About this task: Set down the line containing "9: (141, 232)" and each line after it through the last line of the records, exactly, leaving pictures out.

[Absolute pixel coordinate data]

* * * * * * *

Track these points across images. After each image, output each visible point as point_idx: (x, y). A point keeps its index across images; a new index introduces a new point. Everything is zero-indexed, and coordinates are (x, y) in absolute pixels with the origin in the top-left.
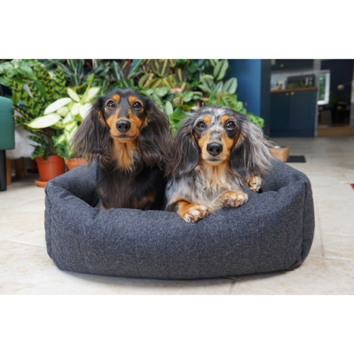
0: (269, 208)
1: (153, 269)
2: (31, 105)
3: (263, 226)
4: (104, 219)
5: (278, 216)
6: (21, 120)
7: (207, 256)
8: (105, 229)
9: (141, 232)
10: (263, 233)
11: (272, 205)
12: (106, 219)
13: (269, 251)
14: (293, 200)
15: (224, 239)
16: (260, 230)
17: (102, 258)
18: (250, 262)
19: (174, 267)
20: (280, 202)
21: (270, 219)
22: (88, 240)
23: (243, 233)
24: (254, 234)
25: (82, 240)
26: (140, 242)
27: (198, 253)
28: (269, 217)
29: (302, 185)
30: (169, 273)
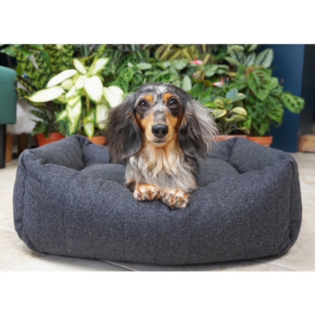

* * * * * * *

Response to the task:
9: (141, 232)
10: (263, 233)
11: (272, 205)
12: (106, 219)
13: (269, 251)
14: (293, 200)
15: (224, 239)
16: (260, 230)
17: (102, 258)
18: (250, 262)
19: (174, 267)
20: (280, 202)
21: (270, 219)
22: (88, 240)
23: (243, 233)
24: (254, 234)
25: (82, 240)
26: (140, 242)
27: (198, 253)
28: (269, 217)
29: (302, 185)
30: (169, 273)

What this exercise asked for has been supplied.